Leos Janáček (1854–1928) należy dziś do grona najczęściej wystawianych modernistycznych kompozytorów i zdobył taki status wcześniej niż nasz Karol Szymanowski. Dzięki temu, że libretta na niemiecki tłumaczył zaprzyjaźniony z kompozytorem pisarz Max Brod, znany również z bliskich relacji z Franzem Kafką, były one szybko wystawianie w operach austriackich i niemieckich.
Janáček opery zaczął pisać w Brnie, gdzie był dyrygentem filharmonii. Długo jednak zabiegał o to, by grała je praska opera. „Jenufę" wystawiono w Pradze dopiero po 12 latach starań w 1916 r.
Zachwyt Kundery
W „Jenufie" zapisany jest dramat rodzinny Janačka. Spodziewając się dziecka, liczył na syna. Pierworodnej Olgi nie akceptował tym bardziej, że była pozbawiona muzycznego talentu. Została jednak obdarzona zdolnościami językowi. Gdy relacje między ojcem i córką zmieniały się na lepsze – zmarła nagle, mając 20 lat. Był to wynik komplikacji wynikających z anginy przebytej w dzieciństwie. Kompozytor nie mógł poradzić sobie z wyrzutami sumienia. Wcześniej zmarł jego syn Vladimir, ale to cechami charakteru Olgi obdarzył Janaček postać Jenufy.
– „Jenufa" to opowieść o cierpieniu i poświęceniu, które są konieczne, by osiągnąć szczęście. Tak właśnie jest w życiu: ból i radość są nierozerwalnie ze sobą powiązane, jak można zobaczyć na końcu opery – mówi Alvis Hermanis, reżyser spektaklu w poznańskim Teatrze Wielkim. – Na pewno nie postrzegam tej opery jako dramatu społecznego. Historia jest świetnie napisana.

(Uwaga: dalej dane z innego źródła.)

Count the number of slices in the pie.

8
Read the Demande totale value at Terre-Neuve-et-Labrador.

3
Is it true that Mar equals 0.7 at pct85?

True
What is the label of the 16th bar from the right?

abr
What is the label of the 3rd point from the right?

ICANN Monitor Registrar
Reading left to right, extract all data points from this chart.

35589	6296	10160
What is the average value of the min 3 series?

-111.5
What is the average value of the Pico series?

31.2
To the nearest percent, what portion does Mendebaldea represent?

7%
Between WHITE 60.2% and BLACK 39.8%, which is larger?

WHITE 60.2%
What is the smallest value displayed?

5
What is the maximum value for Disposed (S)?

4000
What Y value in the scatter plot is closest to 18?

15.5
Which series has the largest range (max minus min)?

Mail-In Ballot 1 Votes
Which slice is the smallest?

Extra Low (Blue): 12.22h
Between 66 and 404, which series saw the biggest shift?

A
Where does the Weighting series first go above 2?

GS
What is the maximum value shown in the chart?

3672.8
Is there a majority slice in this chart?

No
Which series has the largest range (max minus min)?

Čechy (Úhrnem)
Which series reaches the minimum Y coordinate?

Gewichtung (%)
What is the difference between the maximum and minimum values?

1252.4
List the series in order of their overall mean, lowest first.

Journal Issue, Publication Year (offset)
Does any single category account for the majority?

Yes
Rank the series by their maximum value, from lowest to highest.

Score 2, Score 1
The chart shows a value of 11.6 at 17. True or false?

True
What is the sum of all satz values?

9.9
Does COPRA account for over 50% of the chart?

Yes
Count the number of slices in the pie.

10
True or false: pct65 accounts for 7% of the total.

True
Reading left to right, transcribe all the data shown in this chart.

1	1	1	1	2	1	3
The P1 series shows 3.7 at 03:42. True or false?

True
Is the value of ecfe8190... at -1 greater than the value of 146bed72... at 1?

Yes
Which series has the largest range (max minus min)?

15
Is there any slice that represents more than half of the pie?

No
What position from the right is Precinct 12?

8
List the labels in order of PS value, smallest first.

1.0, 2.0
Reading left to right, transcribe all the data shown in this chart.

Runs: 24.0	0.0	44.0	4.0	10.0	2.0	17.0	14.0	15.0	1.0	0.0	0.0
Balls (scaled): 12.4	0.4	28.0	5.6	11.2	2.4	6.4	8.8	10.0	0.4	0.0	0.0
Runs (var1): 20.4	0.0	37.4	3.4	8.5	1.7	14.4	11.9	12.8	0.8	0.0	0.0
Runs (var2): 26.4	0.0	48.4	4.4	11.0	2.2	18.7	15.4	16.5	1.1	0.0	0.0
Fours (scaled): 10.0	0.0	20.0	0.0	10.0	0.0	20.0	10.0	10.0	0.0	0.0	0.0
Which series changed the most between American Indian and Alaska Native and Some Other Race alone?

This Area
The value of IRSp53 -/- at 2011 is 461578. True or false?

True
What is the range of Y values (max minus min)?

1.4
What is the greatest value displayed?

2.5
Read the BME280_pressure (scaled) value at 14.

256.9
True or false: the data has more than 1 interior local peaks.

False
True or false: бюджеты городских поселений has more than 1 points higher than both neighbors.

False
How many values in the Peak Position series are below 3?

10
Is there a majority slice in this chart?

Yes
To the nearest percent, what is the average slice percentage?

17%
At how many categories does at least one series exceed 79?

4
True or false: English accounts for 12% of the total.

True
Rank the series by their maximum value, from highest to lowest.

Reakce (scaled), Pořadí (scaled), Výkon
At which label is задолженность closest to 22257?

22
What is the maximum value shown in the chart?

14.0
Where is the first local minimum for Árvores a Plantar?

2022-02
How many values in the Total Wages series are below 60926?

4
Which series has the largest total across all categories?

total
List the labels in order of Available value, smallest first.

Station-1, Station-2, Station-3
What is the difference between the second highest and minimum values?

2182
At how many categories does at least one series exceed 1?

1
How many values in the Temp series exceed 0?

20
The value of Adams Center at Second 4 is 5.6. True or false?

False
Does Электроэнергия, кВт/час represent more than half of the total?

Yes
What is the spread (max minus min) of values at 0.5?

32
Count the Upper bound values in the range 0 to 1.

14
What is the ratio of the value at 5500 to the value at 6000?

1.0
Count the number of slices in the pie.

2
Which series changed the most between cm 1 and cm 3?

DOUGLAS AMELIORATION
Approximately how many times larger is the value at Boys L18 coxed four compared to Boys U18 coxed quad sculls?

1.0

To mógłby być scenariusz filmu Bergmana albo sztuka Ibsena. 100 lat temu były oczywiście ściśle przestrzegane zasady, ale dzisiaj nie musimy się interesować ówczesną moralnością, na tle której w morawskiej wsi poświęcone zostaje dziecko po to, by jego matka mogła poślubić innego mężczyznę. Myślę, że więcej sensu ma odczytanie tej historii jako poetyckiej metafory.
Milan Kundera, którego ojciec Ludwik – pianista i pedagog – był uczniem Janáčka, pisze o kompozytorze „Janufy" m.in. „Zdradzonych testamentach" i „Spotkaniach". Uważał, że osiągnięciem Janáčka było odkrycie dla opery „świata prozy". Janaček słuchał mowy potocznej i to, co usłyszał na ulicy, zapisywał w nutach. Zachowała się zresztą kartka, na której zanotował nutami ostatnie słowa umierającej córki.